Upgrade to BUY. Our target price for DCREIT of US$0.98 is based on DDM (cost of
equity: 6.75%, terminal growth: 2.8%).

Mapletree Logistics Trust (BUY/MLT SP/Target: S$2.08).

• MLT has conservatively hedged 79% of its borrowings to fixed rates. 10% of its
borrowings are unhedged yen-denominated borrowings but JPY Policy Rate is expected
to remain unchanged at -0.1%. This means that only 11% of its borrowings are exposed
to rising interest rates (Singapore dollar: 5% and others (USD, AUD, CNH and INR): 6%).

• MLT has switched emphasis from acquisition to redevelopment projects. It has embarked
on the redevelopment of 51 Benoi Road into a six-storey ramp-up logistics property with
GFA of 865,000sf. It plans to amalgamate and redevelop two newly-acquired parcels of
leasehold industrial properties and its existing Subang 3 and 4 properties at Subang
Jaya, Selangor into a six-storey ramp-up logistics megahub with GFA of 1.4m sf.
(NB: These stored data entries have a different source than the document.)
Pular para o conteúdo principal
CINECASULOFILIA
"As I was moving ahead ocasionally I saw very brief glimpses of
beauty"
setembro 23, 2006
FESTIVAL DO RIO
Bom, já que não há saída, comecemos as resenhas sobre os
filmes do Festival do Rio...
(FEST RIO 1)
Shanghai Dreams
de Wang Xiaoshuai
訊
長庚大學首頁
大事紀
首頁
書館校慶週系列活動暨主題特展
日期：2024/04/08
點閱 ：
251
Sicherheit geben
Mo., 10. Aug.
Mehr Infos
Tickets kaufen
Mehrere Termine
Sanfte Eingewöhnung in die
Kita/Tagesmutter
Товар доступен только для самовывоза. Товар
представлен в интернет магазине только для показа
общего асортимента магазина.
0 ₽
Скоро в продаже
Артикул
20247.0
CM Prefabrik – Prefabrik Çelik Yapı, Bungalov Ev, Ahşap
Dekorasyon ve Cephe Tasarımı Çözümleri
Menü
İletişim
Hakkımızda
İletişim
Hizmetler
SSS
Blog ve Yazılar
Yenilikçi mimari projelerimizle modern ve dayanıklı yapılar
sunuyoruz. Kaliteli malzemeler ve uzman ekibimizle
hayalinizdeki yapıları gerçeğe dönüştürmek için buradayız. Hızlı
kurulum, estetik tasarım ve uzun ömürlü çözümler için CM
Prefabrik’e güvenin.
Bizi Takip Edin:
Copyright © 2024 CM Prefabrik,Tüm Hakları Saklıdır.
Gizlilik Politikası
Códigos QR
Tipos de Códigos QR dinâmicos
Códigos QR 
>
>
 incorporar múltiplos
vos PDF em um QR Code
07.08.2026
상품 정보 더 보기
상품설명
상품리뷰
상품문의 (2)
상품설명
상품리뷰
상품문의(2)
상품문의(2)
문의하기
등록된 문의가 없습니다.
Maintain BUY. Our target price of S$2.08 is based on Dividend Discount Model (cost of
equity: 7.0%, terminal growth: 2.8%).

SECTOR CATALYSTS

• Hospitality, retail and office REITs benefitting from the reopening of the economy.
• Limited new supply for the office, logistics and retail segments in 2022.

ASSUMPTION CHANGES

• As stated on table attached above.

RISKS

• Escalation of the Russia-Ukraine war beyond Ukraine.